Rows from a dataset ->
★ ★ ★ ★ ★ ★ ★

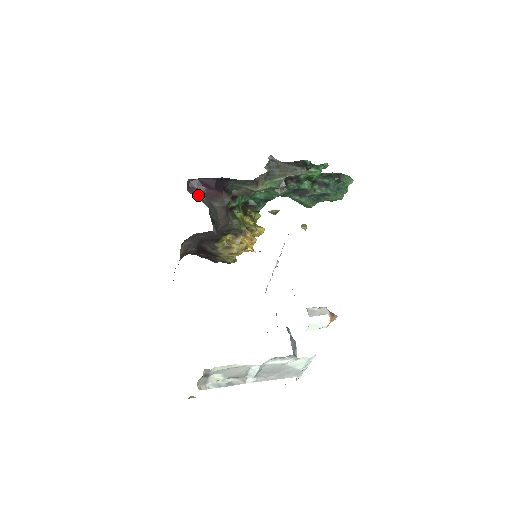
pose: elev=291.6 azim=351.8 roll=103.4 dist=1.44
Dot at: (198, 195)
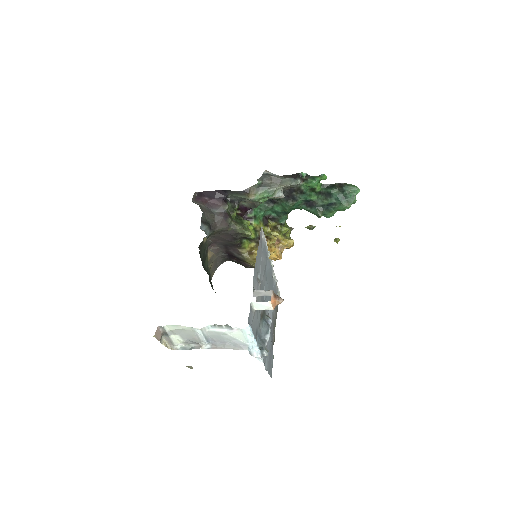
Dot at: (200, 204)
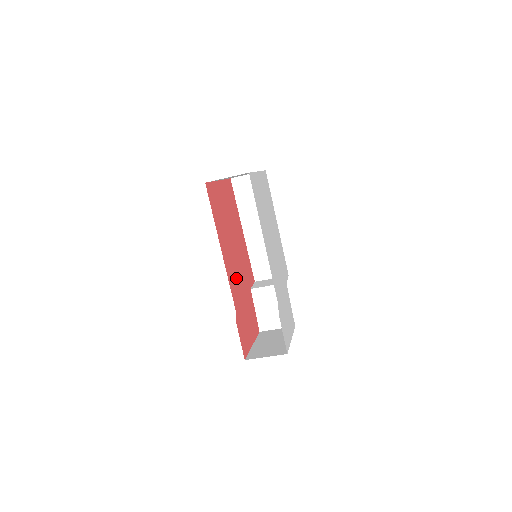
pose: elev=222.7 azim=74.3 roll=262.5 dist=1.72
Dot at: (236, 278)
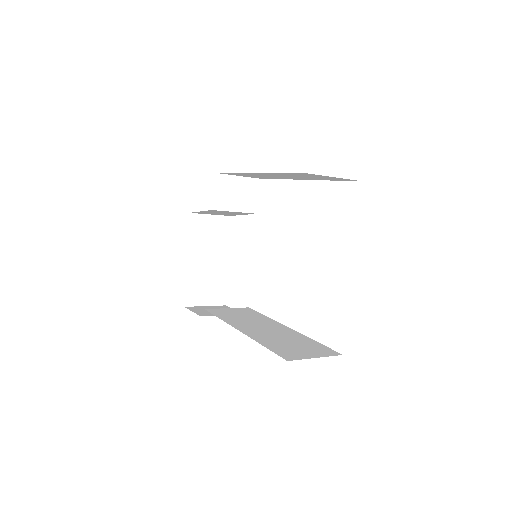
Dot at: occluded
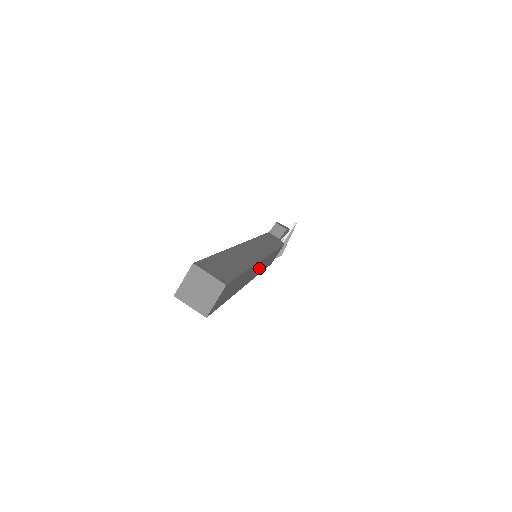
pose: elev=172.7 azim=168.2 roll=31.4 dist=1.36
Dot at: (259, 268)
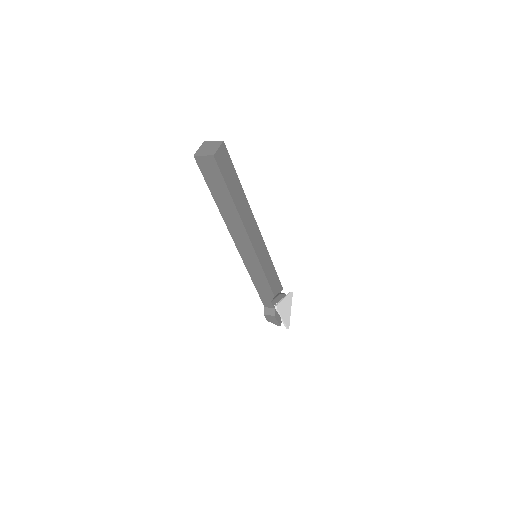
Dot at: (257, 240)
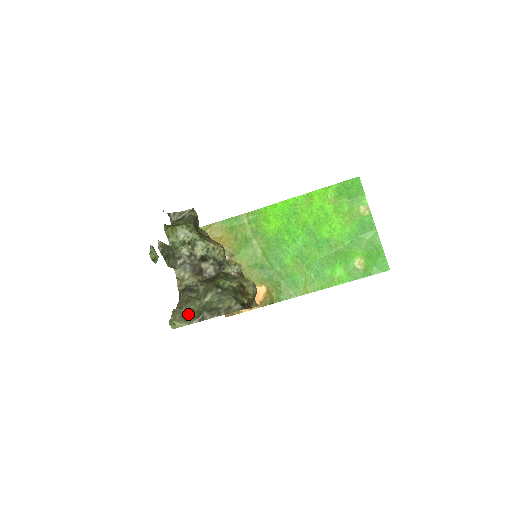
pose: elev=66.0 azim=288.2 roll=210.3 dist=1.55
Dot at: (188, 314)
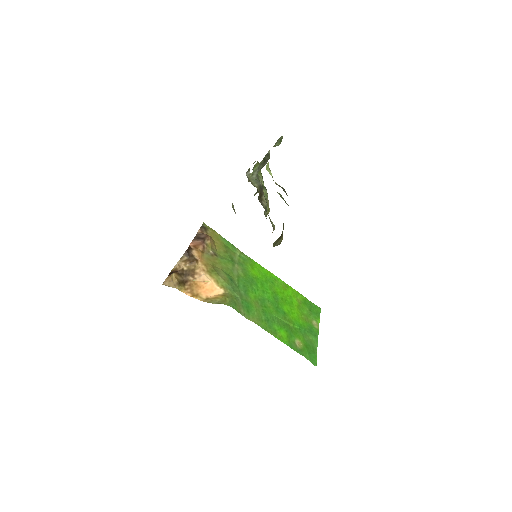
Dot at: occluded
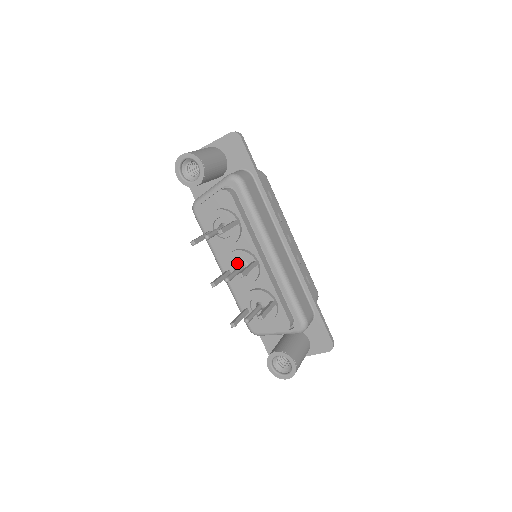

★ ★ ★ ★ ★ ★ ★

Update the records above by swapping every "pose" for "view", leaving every other part unchanged. Write out the updated lines without the pictures.

FULL ANSWER ->
view: elev=291.6 azim=351.8 roll=103.4 dist=1.44
Dot at: (198, 195)
Dot at: (200, 204)
view: elev=222.7 azim=74.3 roll=262.5 dist=1.72
Dot at: (236, 278)
Dot at: occluded
view: elev=172.7 azim=168.2 roll=31.4 dist=1.36
Dot at: (259, 268)
Dot at: (257, 240)
view: elev=66.0 azim=288.2 roll=210.3 dist=1.55
Dot at: (188, 314)
Dot at: occluded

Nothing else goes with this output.